Dünyanın birçok yerinde 14 Şubat “Sevgililer Günü” olarak kutlanılıyor. Kimileri güne özel kartlar, çiçekler ve hediyeler hazırlarken kimileri de restoranda iki kişilik yer ayırmayı tercih ediyor. Peki Türkiye’de 14 Şubat ne ifade ediyor?
Metropoll Araştırma Şirketi, “Sevgililer Günü” öncesi Türkiye’nin aşk anketini açıkladı.
28 ilden toplam bin 926 kişinin katıldığı ankette, “Sevgililer gününü kutluyor musunuz?; Gerçek aşka inanıyor musunuz? İlk görüşte aşka inanıyor musunuz? Evlilik hakkında ne düşünüyorsunuz?” gibi sorular yöneltildi.

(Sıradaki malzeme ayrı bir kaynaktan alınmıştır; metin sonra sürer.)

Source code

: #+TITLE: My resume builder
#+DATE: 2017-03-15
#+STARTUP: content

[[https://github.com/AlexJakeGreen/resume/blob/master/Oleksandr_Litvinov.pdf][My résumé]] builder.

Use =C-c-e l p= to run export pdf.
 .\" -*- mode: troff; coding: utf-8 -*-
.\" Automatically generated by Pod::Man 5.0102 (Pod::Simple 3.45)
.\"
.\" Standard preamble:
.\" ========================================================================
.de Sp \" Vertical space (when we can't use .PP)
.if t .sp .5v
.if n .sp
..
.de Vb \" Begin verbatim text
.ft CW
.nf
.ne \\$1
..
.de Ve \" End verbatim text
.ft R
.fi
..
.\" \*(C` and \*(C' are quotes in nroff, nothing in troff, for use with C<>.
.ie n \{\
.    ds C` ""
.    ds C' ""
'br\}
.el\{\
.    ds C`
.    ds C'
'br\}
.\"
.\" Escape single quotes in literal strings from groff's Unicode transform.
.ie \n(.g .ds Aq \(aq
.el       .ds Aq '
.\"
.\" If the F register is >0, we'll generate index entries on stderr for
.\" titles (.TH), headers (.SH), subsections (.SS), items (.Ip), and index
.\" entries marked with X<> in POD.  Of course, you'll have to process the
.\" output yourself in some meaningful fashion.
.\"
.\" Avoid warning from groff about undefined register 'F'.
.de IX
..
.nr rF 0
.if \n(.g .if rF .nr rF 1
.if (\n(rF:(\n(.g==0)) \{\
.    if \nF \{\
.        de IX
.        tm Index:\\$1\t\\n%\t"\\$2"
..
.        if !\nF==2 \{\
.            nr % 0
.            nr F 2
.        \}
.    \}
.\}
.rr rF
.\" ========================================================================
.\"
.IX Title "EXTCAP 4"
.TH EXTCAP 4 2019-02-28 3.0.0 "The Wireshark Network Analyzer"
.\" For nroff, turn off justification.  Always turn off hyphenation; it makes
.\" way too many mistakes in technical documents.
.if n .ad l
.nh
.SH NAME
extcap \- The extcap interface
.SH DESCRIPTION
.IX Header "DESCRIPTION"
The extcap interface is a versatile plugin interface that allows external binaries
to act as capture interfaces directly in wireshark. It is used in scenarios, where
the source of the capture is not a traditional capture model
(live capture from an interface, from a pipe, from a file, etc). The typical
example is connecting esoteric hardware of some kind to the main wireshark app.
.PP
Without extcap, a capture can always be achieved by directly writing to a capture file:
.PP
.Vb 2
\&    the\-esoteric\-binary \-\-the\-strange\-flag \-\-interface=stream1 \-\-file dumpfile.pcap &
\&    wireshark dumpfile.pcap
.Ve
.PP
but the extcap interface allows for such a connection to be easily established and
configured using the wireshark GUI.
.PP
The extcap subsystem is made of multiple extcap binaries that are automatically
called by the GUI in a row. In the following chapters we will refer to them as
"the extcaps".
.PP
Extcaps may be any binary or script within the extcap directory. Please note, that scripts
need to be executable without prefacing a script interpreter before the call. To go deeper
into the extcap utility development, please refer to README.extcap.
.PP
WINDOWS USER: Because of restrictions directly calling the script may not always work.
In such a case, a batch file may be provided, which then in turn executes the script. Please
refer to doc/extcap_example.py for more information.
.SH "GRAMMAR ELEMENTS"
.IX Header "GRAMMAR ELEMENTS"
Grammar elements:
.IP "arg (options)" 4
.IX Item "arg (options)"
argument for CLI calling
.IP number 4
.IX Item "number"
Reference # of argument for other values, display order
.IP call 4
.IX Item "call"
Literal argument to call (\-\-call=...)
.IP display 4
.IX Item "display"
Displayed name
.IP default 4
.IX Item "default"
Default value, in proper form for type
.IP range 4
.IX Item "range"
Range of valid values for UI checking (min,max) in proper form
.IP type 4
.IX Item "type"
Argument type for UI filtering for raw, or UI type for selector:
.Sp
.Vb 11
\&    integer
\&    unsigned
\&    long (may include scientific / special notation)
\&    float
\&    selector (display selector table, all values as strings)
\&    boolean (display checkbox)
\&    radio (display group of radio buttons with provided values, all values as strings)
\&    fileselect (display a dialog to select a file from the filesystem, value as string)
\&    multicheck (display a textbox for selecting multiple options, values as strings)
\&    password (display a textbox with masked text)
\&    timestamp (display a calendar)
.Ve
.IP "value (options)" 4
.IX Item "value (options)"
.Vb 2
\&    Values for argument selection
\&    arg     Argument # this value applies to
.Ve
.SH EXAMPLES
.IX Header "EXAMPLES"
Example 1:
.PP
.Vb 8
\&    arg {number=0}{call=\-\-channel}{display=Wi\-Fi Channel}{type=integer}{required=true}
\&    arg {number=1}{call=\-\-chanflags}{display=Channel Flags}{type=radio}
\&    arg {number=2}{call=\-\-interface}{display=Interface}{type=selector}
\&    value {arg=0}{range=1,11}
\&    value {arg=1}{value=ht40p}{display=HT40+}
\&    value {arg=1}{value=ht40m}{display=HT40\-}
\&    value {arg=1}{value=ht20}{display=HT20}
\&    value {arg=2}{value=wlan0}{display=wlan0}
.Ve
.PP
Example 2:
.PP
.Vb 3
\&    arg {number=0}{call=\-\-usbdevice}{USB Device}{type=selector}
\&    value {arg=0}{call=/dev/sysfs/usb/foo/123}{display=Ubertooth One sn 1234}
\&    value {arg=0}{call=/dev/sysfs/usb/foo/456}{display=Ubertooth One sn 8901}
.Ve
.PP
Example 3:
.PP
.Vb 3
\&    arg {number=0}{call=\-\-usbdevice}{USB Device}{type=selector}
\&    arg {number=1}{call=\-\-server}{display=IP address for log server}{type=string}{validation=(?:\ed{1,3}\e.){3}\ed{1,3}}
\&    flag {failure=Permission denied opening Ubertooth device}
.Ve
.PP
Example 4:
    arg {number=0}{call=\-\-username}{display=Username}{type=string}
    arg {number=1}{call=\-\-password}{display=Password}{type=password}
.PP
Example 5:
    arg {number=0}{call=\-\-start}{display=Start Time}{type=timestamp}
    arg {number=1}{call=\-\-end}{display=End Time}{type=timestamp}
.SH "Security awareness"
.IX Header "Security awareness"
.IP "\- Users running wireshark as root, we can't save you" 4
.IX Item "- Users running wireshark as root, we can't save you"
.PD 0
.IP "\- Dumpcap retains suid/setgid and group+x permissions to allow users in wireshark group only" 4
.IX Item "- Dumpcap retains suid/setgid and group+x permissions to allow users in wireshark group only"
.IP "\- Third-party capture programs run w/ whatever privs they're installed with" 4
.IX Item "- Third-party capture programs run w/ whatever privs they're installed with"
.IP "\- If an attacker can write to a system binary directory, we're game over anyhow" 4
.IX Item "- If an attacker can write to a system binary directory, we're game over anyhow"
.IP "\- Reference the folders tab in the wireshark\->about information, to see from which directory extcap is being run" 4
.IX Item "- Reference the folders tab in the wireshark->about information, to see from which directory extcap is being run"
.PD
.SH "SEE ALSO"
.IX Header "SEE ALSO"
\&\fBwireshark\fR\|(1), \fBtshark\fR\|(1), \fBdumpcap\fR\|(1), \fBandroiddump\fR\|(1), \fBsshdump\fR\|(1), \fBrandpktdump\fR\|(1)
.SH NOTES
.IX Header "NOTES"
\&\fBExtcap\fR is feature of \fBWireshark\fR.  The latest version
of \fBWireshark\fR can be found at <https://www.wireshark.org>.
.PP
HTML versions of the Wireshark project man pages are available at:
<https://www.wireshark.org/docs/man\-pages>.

Türkiye’de 14 Şubat ne ifade ediyor?
Ankette katılanların yüzde 38,4’ü 14 Subat’ın Sevgililer Günü olduğunu bildiğini ifade ederken, yüzde 40’lık bir kesim için bu günün özel bir anlamı olmadığı görülüyor.
Soruya cevap verenlerin yüzde 2,2’si Sevgililer Günü’nü bir “para tuzağı” olarak tanımlıyor. Diğer taraftansa yüzde 2,4’lük bir kesim için 14 Şubat özel veya mutlu hissettiren bir gün olarak değerlendiriyor.
Sevgililer Günü’nü sadece yüzde 30,9’luk kesim kutluyor
Türkiye’nin yaklaşık üçte biri Sevgililer Günü’nü kutlarken, yüzde 66,4’ü kutlamıyor. Ankette, 18-34 yaş grubu ile üniversite seviyesi ve üzeri eğitim sahibi olanlar arasında Sevgiler Günü’nü kutlama pratiğinin yükseldiği görülüyor.
Gerçek aşka inananların oranı yüzde 50
Ankete katılanların yarısının “gerçek aşka” inandığını belirtirken, yüzde 45’lik bir kesim böyle bir kavrama inanmadığını ifade etti.
“Evet” yanıtını verenler, 18 ve 34 yaş arası gençler arasında yüzde 58’e yakın bir çoğunluk. Benzer şekilde, üniversite ve üzeri eğitimliler arasında yaklaşık yüzde 57’lik bir oranla, gerçek aşka inanlar çoğunlukta.
‘İlk görüşte aşka’ inananların sayısı daha az
Ankette “ilk görüşte aşka” inanıyor musunuz sorusuna ise, yüzde 34,5’lik bir kesim “evet” dedi, yüzde 59,7’lik bir kesim de buna inanmadıklarını belirtti. Erkeklerin yüzde 36’sı ilk görüşte aşka inanırken, kadınlarda bu oran yüzde 33.
Evli olanların yarısı “görücü usulü veya aile aracılığıyla” tanıştı
Ankete katılanlar arasında evli veya biriyle beraber olanlara “nasıl tanıştınız?” sorusuna yüzde 49’luk kesim “Görücü usulü veya Aile aracılığıyla” yanıtını verdi. Yüzde 22,4 de bu soruya “Arkadaş çevresi aracılığıyla” derken, iş yerinde tanışanların oranı yüzde 7,9 oldu. “Sosyal medya/ internet” üzerinden başlayan beraberliklerin daha nadir olduğu ortaya çıkıyor.
Evliliğe nasıl bakıyoruz?
Ankete katılanların yüzde 63’üne yakını, “Evlilik olmazsa olmazdır” fikrine sahip. Aynı şekilde, “Günümüzde evlilik çok da şart değildir” ifadesine, “Katılmıyorum” yanıtı verenler de yaklaşık yüzde 62 oranında. “Çiftler evlenmeden beraber yaşayabilir” ifadesine katılmadığını söyleyenler yaklaşık yüzde 72 seviyesinde. Ayrıca geçtiğimiz haftalarda gündeme gelen “Bekarlık vergisi” fikrine karşı çıkanlar da, yüzde 81,3’lük bir çoğunluk; bekarlığı vergilendirmeyi destekleyenler ise yüzde 7,6’da kalıyor.
Türkiye’de kadınlar 24,8, erkekler ise 27,8 yaşında evleniyor
TÜİK, ilk evlilik yaşı ortalamasına ilişkin en son 2018 verilerine göre kadınlarda ilk evlilik ortalama 24,8 yaşında olurken, erkeklerde ise 27,8 olarak kayda geçti. Bu veriler ışığında Türkiye’de erkeklerin kadınlardan ortalama 3 yıl daha geç evlendiğini söylemek mümkün. Ancak ortalamanın 30’dan düşük olması, ilk evliliklerin çoğunun 30 yaşından önce yapıldığı anlamına geliyor.